Au pied de l’esplanade, où abondent les fraises, entourée de bois élevés et de la végétation qui s’étend jusqu’au lac, la rive est couverte de grands blocs erratiques mollement caressés par les eaux paisibles, mais contre lesquels se brisent avec fracas les vagues les jours d’ouragan.

Les eaux du lac sont d’un bleu obscur au centre, comme celles du lac de Genève, azurées, d’un blanc opaque, puis couleur d’argent liquide prés de la plage où miroitent les paillettes de mica et le quartz blanc cristallin.

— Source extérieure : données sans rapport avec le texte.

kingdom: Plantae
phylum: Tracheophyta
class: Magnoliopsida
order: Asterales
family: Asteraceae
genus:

Les petits torrents qui naissent sous bois, parmi les racines des vieux troncs et qui descendent en pente raide, servent, avec les arbres qui les ombragent, de petits enclos de propriétés où les valdiviens avaient construit leurs chaumières à l’abri des élégants maitenes.

Vers le nord-est, en suivant les rives lacustres, l’ancienne moraine s’infléchit à l’est, en laissant un marécage traversé par des rangées d’arbres. C’est une plaine sablonneuse, de formation récente, recouverte de blocs erratiques et qui s’est formée des détritus que la rivière Ñirehuau, qui la traversé, a entrainés des montagnes voisines. Cette rivière, de cinquante mètres de large, et très bien ombragée, descend d’une gorge obscure dominée par de grands rochers à pic, de deux cents mètres de hauteur, et couronnés par des cyprès pointus obscurs

  1. D’après mes observations de 1880 ; mais celles du dernier voyage, effectuées dans la station météorologique, placée sous la direction de M. Bernichan, ont donné 740 mètres.